EXTRACTED TEXT »
I’m an IT (Information Technology) project manager and avid video hobbyist (lowercase ‘a’!) and I could have worked for that large Internet company. Your post is very interesting as it underlines two very different ways of addressing work organization. So please allow me to give what could have been the other side’s perspective!
They addressed their need like an IT project: define what tasks you need to accomplish, figure out how many man-days that represent, take a reasonable assumption for the average cost of 1 man-day then add expenses, and you have a budget. Once you have a go, define what resource profiles you need (*) to accomplish the tasks, call up talent houses and screen potential candidates based on previous curriculum (resume) and cost, then finally interview that happy short list and choose. If the person wrote a credible resume with relevant experience, you can easily challenge that in the interview and will usually make up your choice based on personality - do I think the person has what it takes to address this particular challenge in these particular context and constraints. People don’t need so much of a personal network to get hired, that’s what talent houses are in for.

[Stored entries]
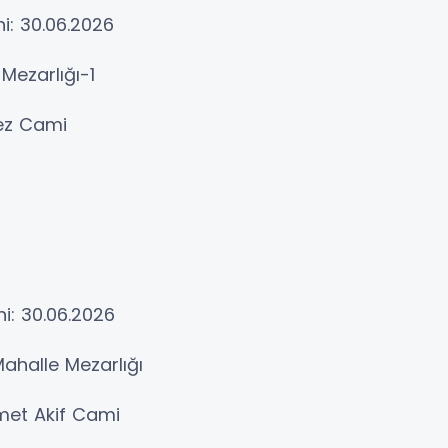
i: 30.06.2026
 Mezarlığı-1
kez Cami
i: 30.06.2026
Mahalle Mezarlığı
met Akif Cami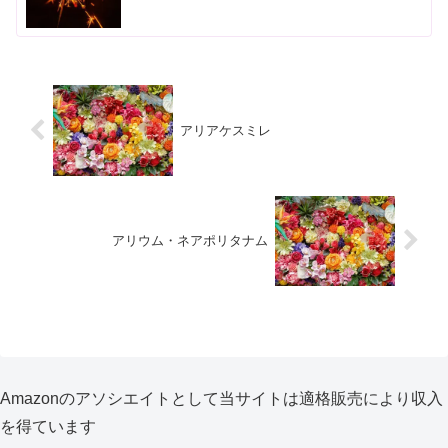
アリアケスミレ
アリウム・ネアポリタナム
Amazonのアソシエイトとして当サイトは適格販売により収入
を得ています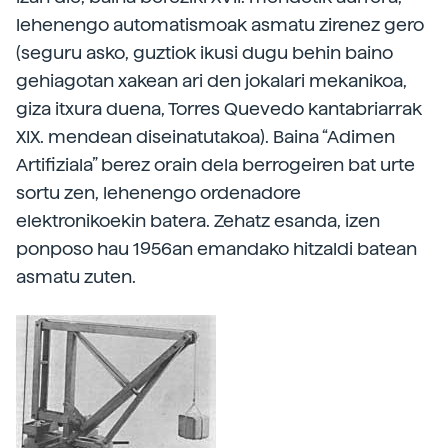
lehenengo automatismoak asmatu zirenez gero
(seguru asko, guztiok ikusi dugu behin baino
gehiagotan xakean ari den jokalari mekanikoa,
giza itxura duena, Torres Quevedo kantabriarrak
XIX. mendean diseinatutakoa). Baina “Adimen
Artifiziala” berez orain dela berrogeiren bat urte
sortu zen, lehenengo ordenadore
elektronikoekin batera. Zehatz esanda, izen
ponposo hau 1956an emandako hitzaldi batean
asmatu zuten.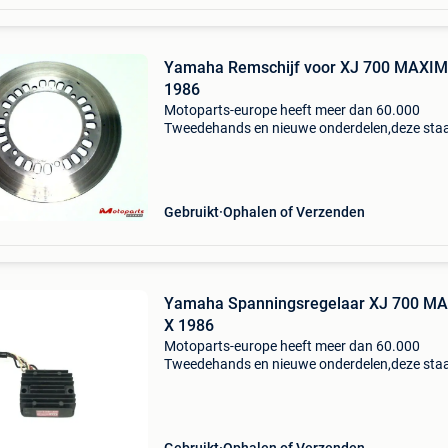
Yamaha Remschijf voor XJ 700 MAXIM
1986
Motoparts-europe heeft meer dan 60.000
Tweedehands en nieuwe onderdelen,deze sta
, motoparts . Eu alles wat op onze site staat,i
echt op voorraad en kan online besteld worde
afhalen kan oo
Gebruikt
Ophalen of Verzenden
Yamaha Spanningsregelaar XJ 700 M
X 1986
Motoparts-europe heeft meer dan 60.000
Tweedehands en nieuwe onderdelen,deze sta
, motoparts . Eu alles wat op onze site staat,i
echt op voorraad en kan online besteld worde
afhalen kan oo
---
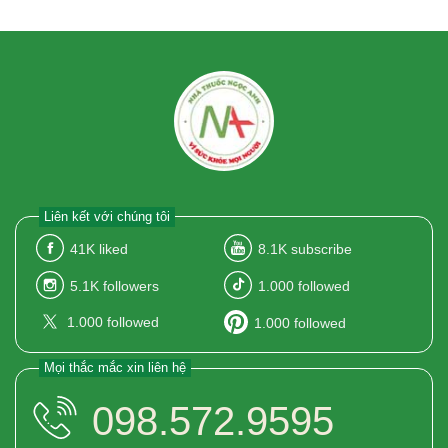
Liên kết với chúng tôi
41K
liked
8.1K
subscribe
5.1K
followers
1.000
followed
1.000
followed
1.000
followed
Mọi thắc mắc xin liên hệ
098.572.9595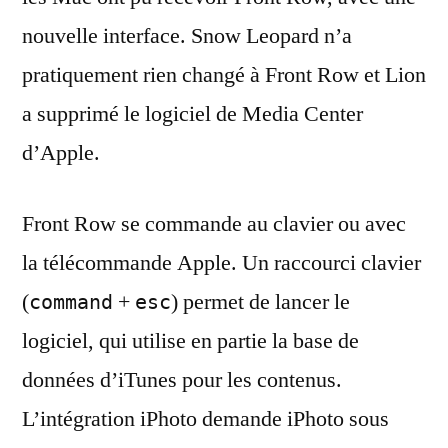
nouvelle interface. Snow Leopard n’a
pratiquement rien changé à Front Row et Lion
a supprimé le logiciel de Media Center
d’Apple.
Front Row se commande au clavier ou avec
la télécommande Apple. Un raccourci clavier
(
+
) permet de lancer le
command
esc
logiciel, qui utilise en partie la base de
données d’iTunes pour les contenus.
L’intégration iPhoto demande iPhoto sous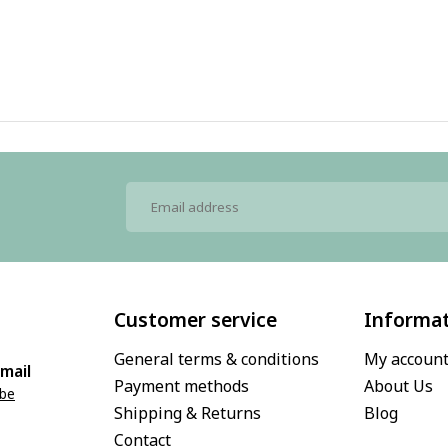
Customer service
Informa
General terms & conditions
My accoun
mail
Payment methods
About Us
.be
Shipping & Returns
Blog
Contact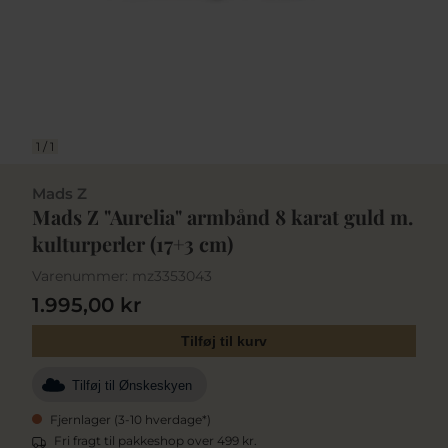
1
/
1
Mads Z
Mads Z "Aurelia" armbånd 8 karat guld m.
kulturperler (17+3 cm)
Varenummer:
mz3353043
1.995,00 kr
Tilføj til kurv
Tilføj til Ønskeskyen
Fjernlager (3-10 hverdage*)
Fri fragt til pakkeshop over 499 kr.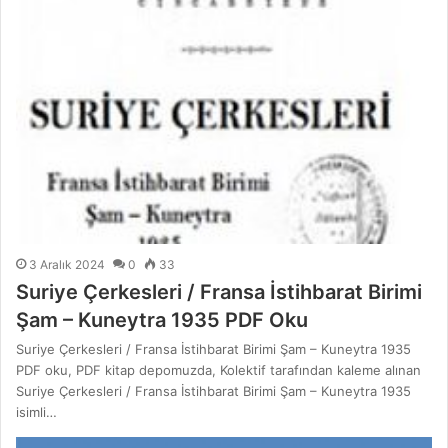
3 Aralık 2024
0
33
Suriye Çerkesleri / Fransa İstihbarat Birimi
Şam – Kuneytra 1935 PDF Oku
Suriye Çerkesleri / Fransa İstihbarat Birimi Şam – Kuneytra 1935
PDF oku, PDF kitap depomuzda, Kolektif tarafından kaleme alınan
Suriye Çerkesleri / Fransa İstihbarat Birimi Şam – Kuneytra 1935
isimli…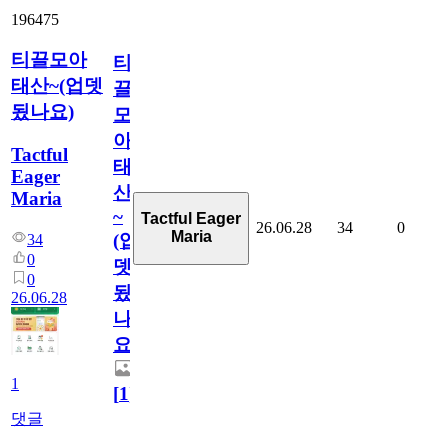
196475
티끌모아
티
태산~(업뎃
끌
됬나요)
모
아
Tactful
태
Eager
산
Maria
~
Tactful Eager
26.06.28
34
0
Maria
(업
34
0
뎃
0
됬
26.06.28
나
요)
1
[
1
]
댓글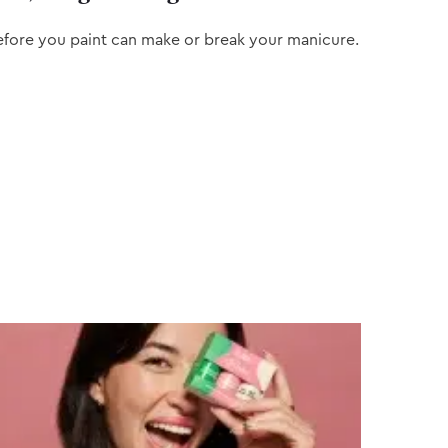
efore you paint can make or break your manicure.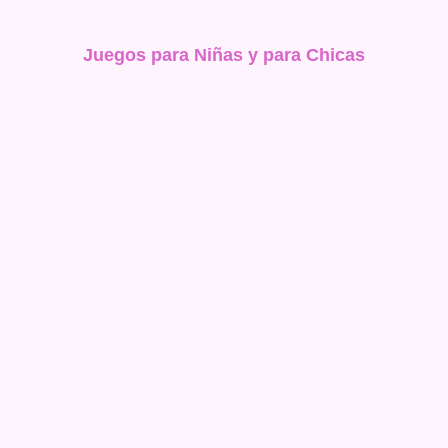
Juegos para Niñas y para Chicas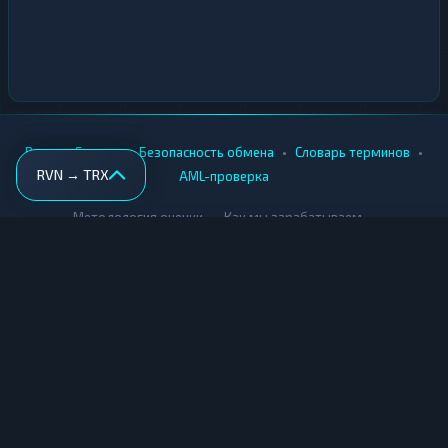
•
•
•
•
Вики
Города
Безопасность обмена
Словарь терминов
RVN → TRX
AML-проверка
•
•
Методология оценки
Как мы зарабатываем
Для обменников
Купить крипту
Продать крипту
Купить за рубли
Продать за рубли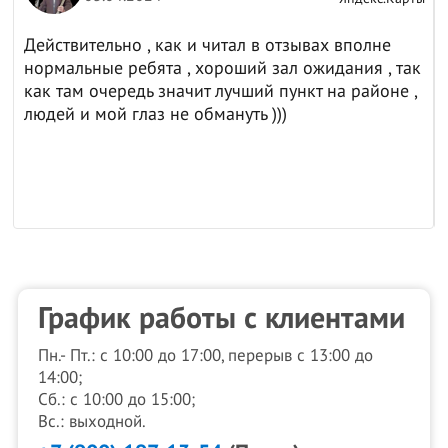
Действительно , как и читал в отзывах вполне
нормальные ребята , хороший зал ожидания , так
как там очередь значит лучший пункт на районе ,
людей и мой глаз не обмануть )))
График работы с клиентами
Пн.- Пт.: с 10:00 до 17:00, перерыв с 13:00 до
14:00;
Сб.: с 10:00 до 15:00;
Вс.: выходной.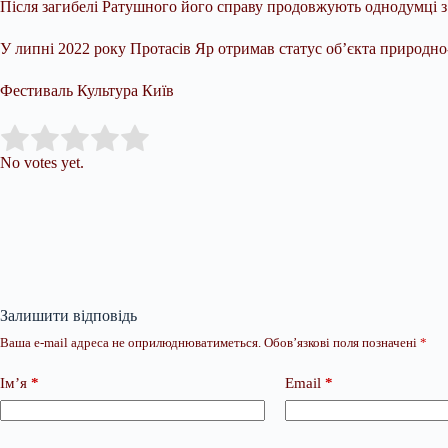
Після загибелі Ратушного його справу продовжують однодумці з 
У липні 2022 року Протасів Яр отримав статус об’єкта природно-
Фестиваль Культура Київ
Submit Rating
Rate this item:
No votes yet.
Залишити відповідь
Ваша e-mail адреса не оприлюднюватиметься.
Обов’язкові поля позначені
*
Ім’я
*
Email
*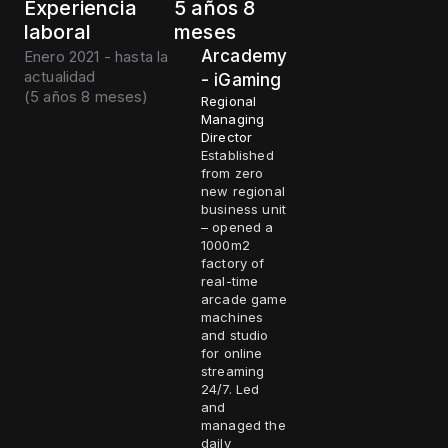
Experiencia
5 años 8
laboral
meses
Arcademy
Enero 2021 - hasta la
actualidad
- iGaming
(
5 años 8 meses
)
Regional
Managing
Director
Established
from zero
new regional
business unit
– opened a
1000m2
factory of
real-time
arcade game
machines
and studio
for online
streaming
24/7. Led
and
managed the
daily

TASKS »
1. In the comment about hiring, what does the writer say people don't need much of to get hired?
2. Sum up the comment about hiring in two sentences.
3. Pick up the comment about hiring after its last sentence and keep writing.

ANSWERS FOR THE EXERCISE »
1. A personal network.

2. The writer, an IT project manager and video hobbyist, offers what could have been the large Internet company's side of how it organized the work. The company handled the need like an IT project, building a budget from tasks, man-days and expenses, then using talent houses to find candidates, screening them on resume and cost, and choosing from a short list mostly on personality in interviews.

3.
(*) ‘Resource’ = talented professional
This is a fairly open situation, which allows people to learn and grow on every project. I’d say that 40% of people’s success in that industry is linked to proven technical skills, while the remaining 60% is tied to the ability to think right and communicate right. Hire someone who can grow on spot with relevant experience, they may serve your success better than the long-time expert.
You see, cost is a decision factor right from the start, because skills and experience levels are very much comparable among people - this is not a creative industry, it’s a plan-and-deliver industry. That’s another big difference. Very much contrary to the media community, in IT you’re not going to insist very long on hiring a quite experienced and expensive and talented expert on the belief that he/she alone will make an overwhelming difference. Because you once candidly did on another project, and that guru just ended up ruining team morale and client communication.
So how do you save the project? That’s where the 2 industries ultimately concur: when all management keeps talking and talking with no clue what they are talking about and Titanic is heading towards its iceberg, you hire a talented project manager (you would call him/her Producer?) and he/she is going to address the right people mix within budget and schedule. And in the end, this is not going to deliver any better than the project manager’s own abilities and talent, within the budget and schedule constraints that he/she is allowed which ordinarily won’t move.
Sounds familiar?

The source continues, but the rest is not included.